Instructions to follow:
Below are the records; copy each line in which "SQUARE" occurs.

Data extract:
┌────────

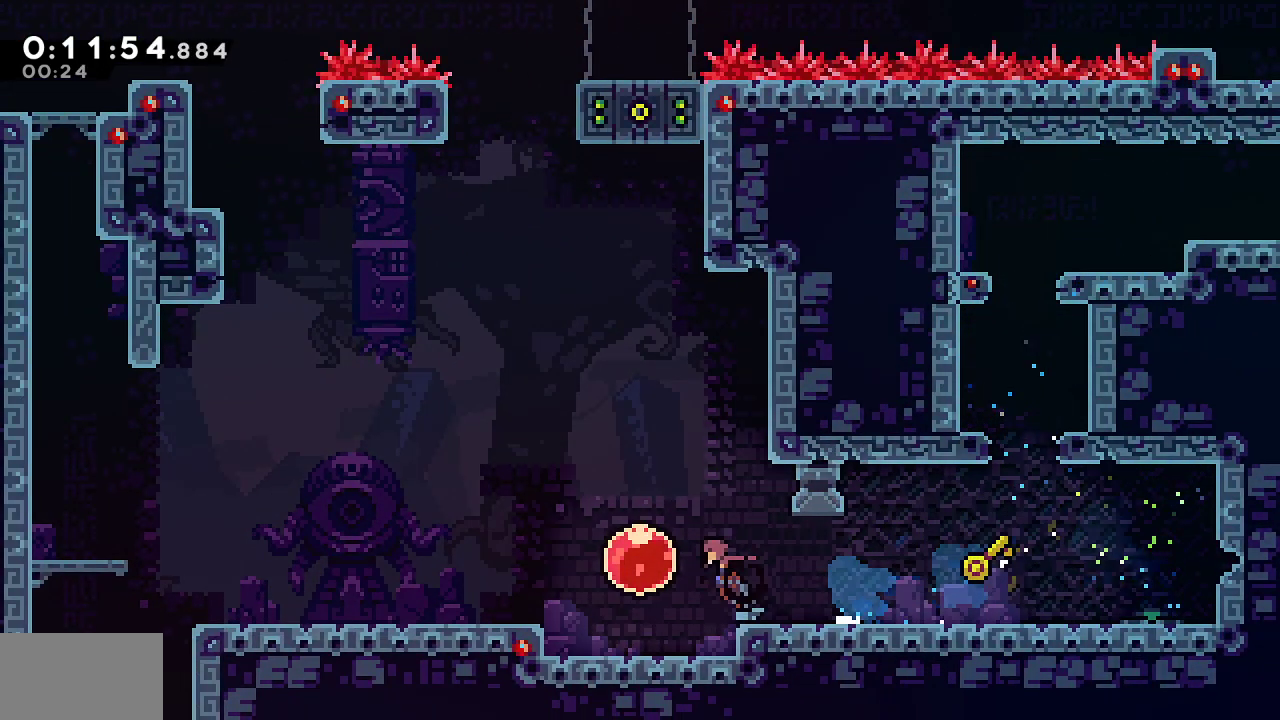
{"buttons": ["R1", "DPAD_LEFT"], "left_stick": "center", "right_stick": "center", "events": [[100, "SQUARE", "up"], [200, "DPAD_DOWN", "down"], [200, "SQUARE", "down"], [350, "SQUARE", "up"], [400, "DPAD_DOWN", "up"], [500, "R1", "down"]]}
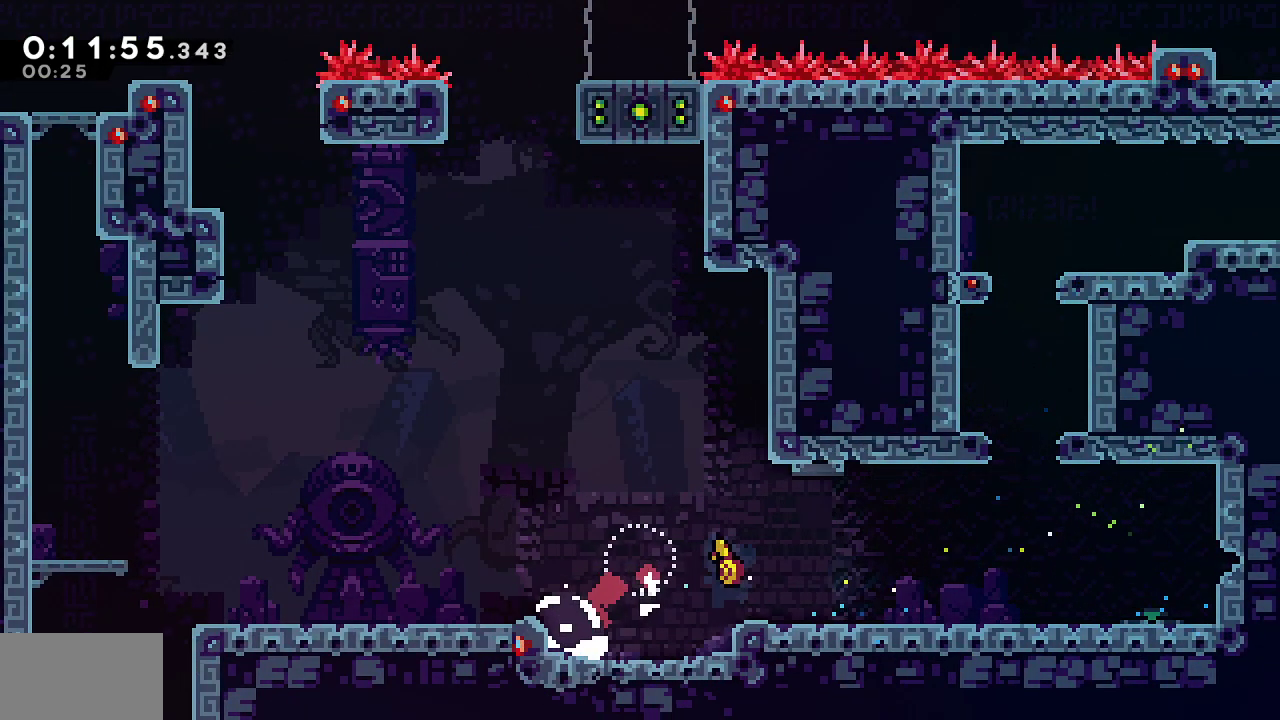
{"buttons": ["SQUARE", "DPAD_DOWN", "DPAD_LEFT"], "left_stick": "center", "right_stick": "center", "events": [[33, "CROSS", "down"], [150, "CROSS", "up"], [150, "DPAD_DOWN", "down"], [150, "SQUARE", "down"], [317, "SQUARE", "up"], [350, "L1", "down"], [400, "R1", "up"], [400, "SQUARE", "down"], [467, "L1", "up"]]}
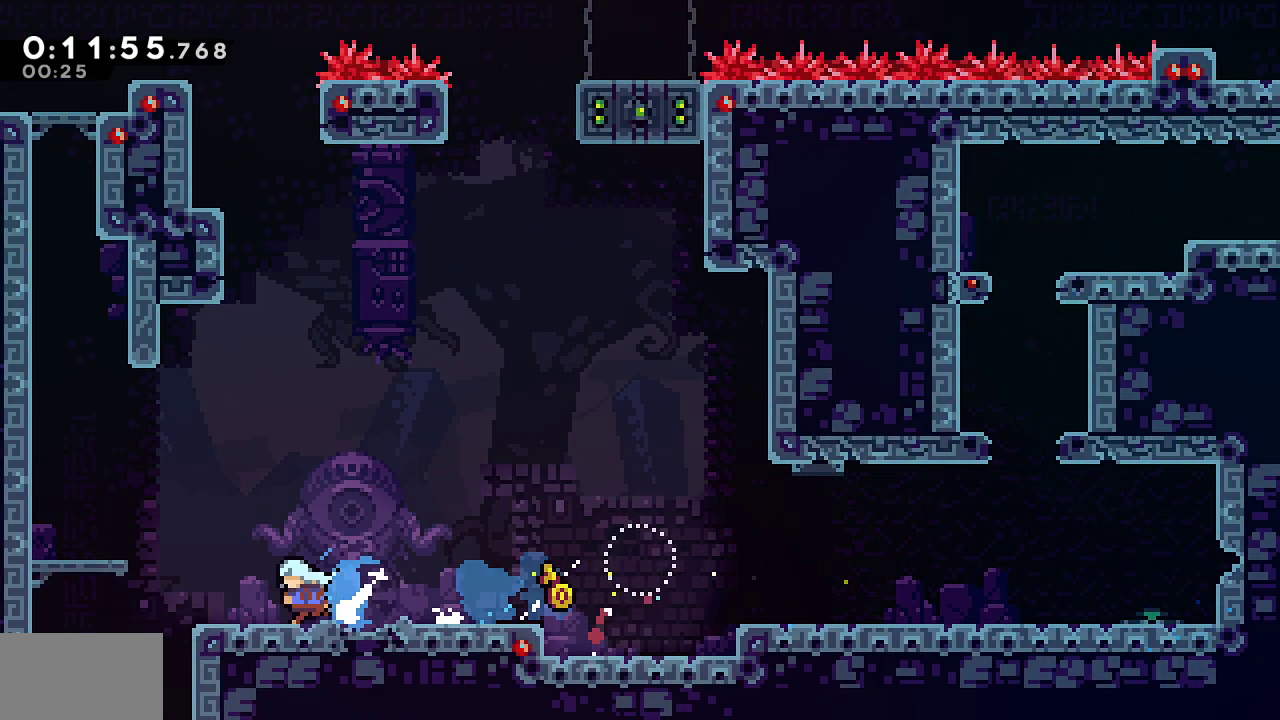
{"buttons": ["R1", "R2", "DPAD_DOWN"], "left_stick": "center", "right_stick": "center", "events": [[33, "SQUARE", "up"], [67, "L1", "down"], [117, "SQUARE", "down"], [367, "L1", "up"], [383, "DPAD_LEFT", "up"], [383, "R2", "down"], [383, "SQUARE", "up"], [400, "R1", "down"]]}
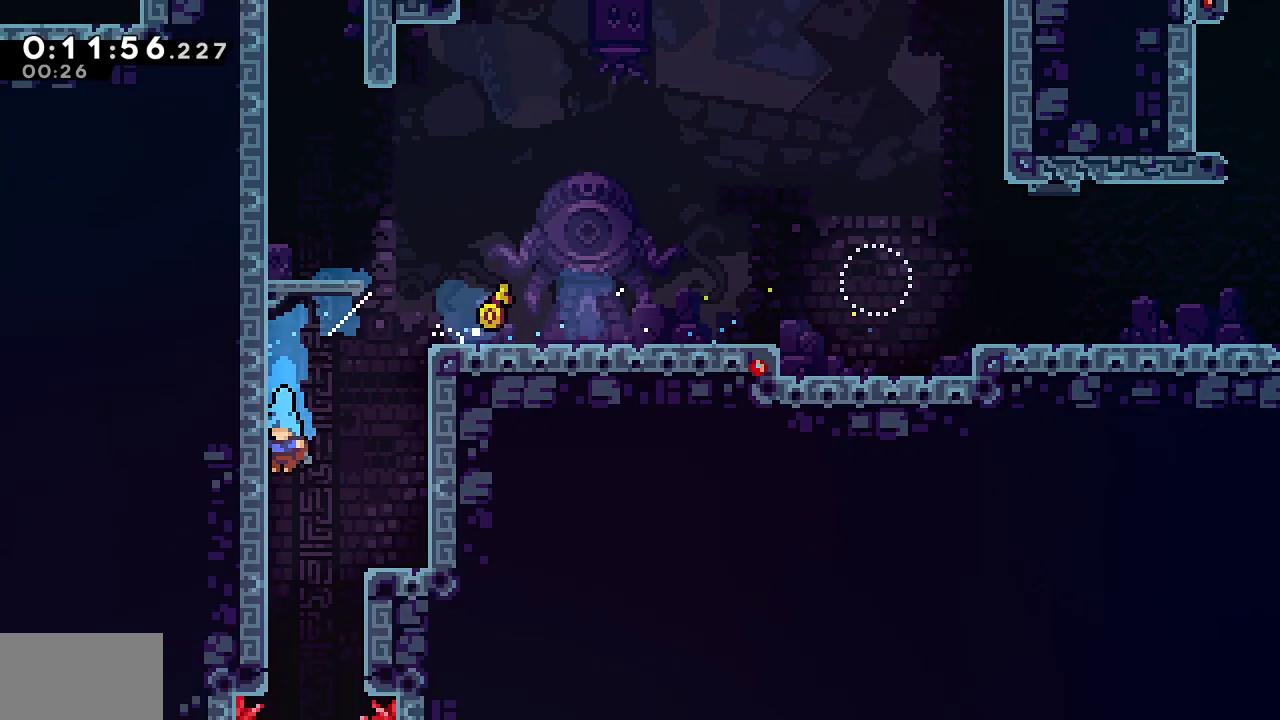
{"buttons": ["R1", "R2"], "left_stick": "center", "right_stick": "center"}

└────────
┌────────

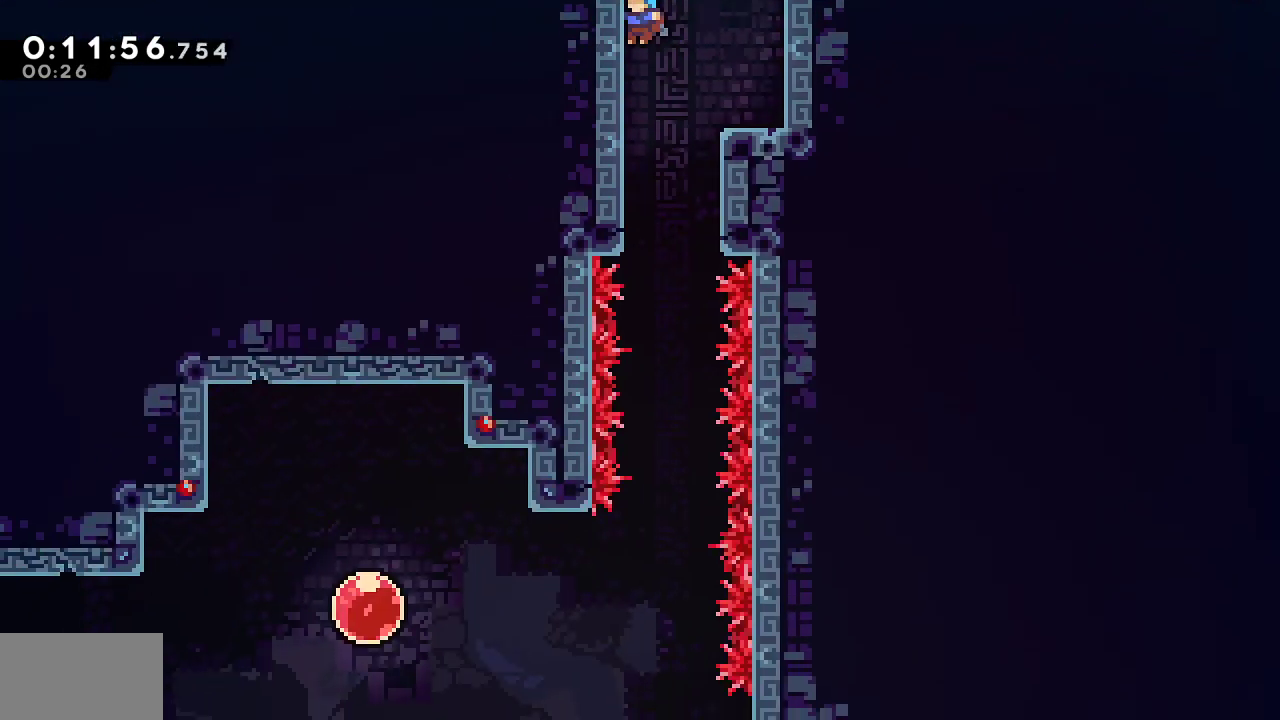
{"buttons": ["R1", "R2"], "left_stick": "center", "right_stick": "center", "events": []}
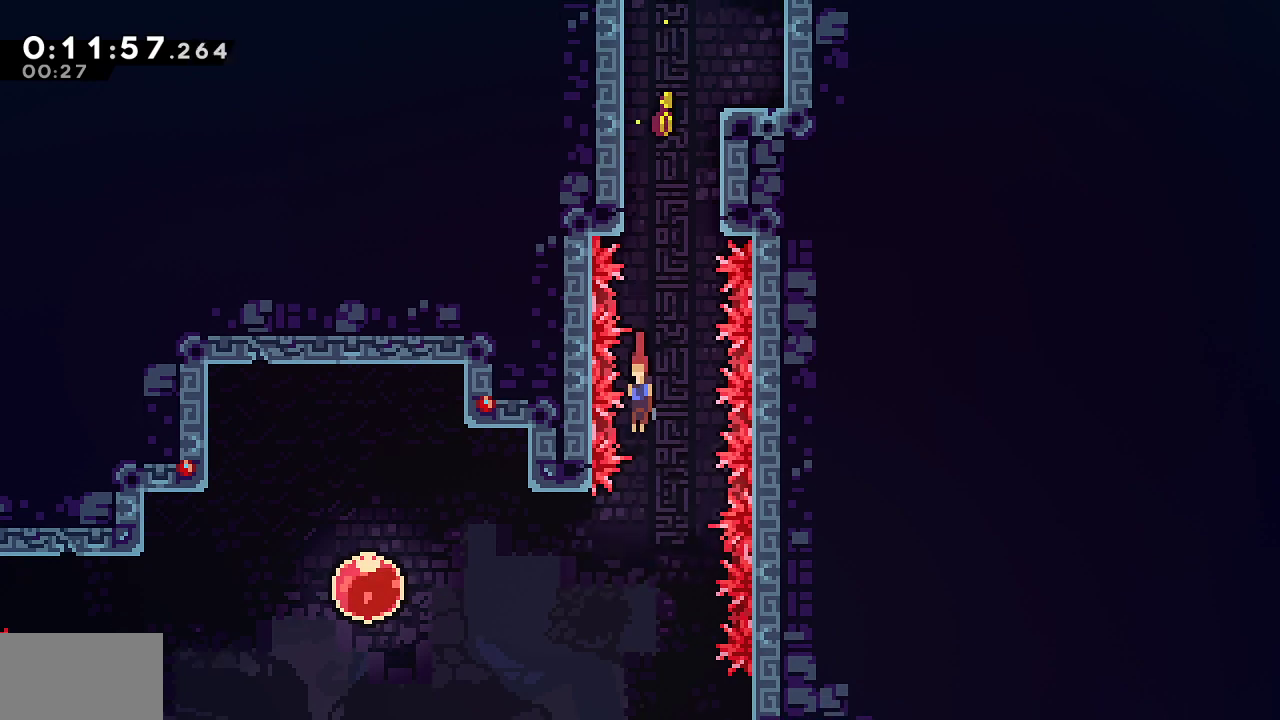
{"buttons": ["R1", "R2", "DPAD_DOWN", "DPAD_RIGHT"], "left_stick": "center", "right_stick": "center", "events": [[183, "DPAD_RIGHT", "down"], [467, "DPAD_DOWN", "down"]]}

└────────
┌────────

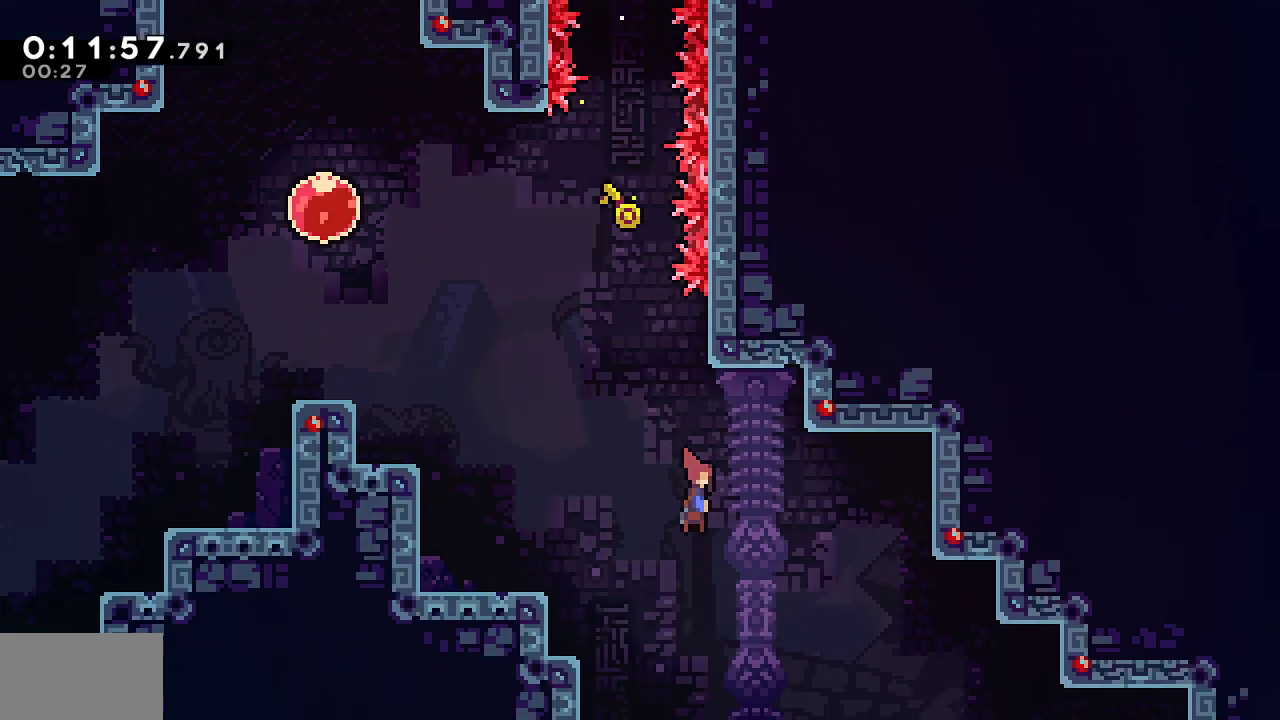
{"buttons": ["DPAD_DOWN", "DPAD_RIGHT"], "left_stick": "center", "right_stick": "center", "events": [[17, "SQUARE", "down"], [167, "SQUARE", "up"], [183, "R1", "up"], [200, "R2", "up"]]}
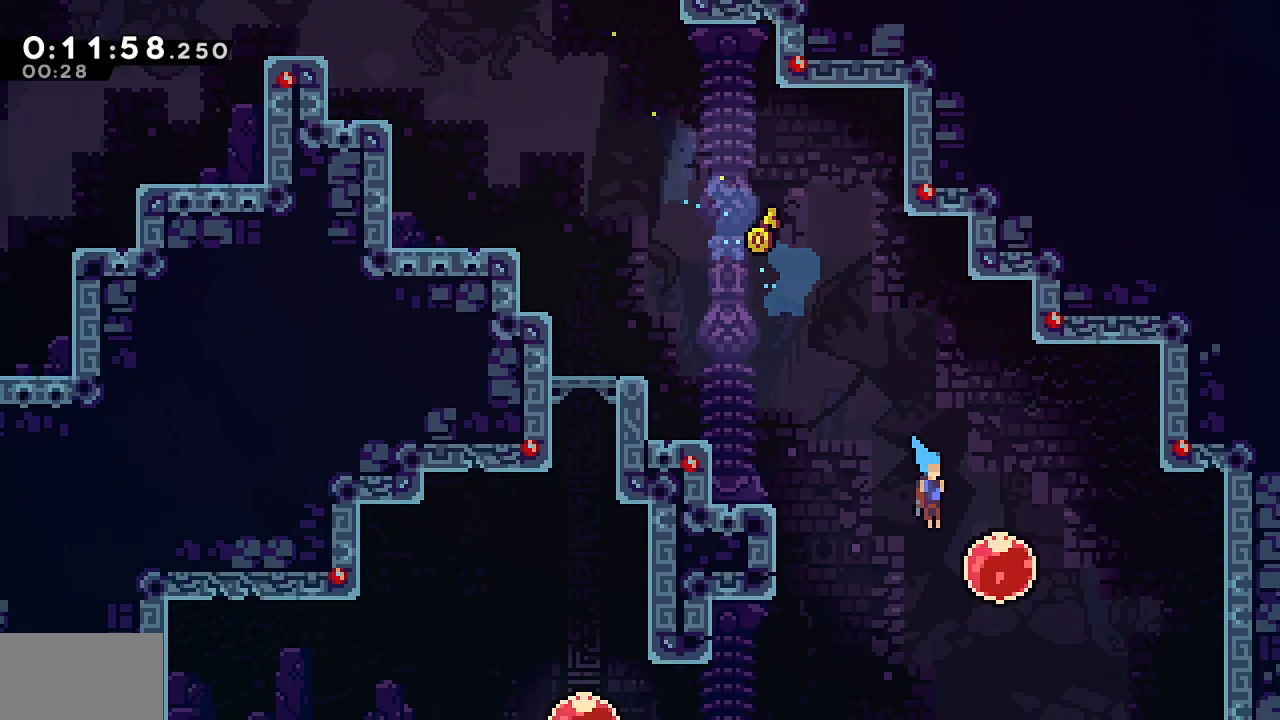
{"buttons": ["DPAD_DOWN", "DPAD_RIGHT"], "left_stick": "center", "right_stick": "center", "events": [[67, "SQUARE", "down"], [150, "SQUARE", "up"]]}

└────────

Result for this task:
{"buttons": ["R1", "DPAD_LEFT"], "left_stick": "center", "right_stick": "center", "events": [[100, "SQUARE", "up"], [200, "DPAD_DOWN", "down"], [200, "SQUARE", "down"], [350, "SQUARE", "up"], [400, "DPAD_DOWN", "up"], [500, "R1", "down"]]}
{"buttons": ["SQUARE", "DPAD_DOWN", "DPAD_LEFT"], "left_stick": "center", "right_stick": "center", "events": [[33, "CROSS", "down"], [150, "CROSS", "up"], [150, "DPAD_DOWN", "down"], [150, "SQUARE", "down"], [317, "SQUARE", "up"], [350, "L1", "down"], [400, "R1", "up"], [400, "SQUARE", "down"], [467, "L1", "up"]]}
{"buttons": ["R1", "R2", "DPAD_DOWN"], "left_stick": "center", "right_stick": "center", "events": [[33, "SQUARE", "up"], [67, "L1", "down"], [117, "SQUARE", "down"], [367, "L1", "up"], [383, "DPAD_LEFT", "up"], [383, "R2", "down"], [383, "SQUARE", "up"], [400, "R1", "down"]]}
{"buttons": ["DPAD_DOWN", "DPAD_RIGHT"], "left_stick": "center", "right_stick": "center", "events": [[17, "SQUARE", "down"], [167, "SQUARE", "up"], [183, "R1", "up"], [200, "R2", "up"]]}
{"buttons": ["DPAD_DOWN", "DPAD_RIGHT"], "left_stick": "center", "right_stick": "center", "events": [[67, "SQUARE", "down"], [150, "SQUARE", "up"]]}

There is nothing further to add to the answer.